Im at my wits end, am I just being paraniod & over bearing as he thinks, or is there more to it. Where do we go from here, I love him, but at the same time I havent really cried over the seperation so far? I dont know whether I can trust him, or is it all in my head. I dont even know if my head & heart are in it anymore. Sorry for going on, I have no-one to talk to, we have the same circle of friends, (mainly his) & my family think the sun shines out of his backside & think Im over reacting! Can someone help?


----------



## Blanca (Jul 25, 2008)

it kind of sounds like its a combination of both- you pushing him away and he therefore finds comfort some place else. 

with the bank girl- i think you were paranoid there and i can understand why he deleted her number. he probably didnt want to deal with it. 

but with the other girl's numbers and working at the club- there may have been something there. its just hard to tell if its because you are pushing him away with your paranoia, or if you are paranoid because something is really going on. 

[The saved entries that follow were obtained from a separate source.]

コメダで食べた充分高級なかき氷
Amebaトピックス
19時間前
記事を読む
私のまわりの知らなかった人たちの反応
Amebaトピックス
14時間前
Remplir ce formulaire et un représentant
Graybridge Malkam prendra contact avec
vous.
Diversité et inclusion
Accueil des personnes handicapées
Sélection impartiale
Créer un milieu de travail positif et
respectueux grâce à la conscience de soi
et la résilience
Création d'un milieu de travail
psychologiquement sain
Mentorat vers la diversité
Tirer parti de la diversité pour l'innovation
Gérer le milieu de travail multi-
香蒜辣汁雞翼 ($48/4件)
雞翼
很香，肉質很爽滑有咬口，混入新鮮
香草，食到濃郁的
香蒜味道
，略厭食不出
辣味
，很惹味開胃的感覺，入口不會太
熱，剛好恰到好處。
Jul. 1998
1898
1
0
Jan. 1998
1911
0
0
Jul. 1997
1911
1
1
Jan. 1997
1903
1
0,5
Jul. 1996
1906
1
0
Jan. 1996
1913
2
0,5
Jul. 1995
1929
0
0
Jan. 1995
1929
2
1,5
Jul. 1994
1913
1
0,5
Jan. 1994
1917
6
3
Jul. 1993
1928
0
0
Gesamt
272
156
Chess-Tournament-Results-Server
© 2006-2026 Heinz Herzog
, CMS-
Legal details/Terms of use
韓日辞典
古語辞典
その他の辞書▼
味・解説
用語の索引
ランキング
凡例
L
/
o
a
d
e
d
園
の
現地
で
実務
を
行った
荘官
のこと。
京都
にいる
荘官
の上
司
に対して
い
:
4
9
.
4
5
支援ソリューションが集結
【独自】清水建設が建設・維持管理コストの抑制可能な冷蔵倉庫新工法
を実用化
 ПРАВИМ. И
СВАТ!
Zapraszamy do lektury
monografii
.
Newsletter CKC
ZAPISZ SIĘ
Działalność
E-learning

you may want to do a little soul-searching. perhaps go to counseling about your insecurities, or do some reading. he may be cheating, but what you're really looking for is peace of mind and i dont think that will come from anything he does. i think you'll have to do some soul searching. its not really about being more trusting of him, its more about not seeing your H as an object for your happiness, and having more confidence in your own ability to cope if he does cheat on you.


----------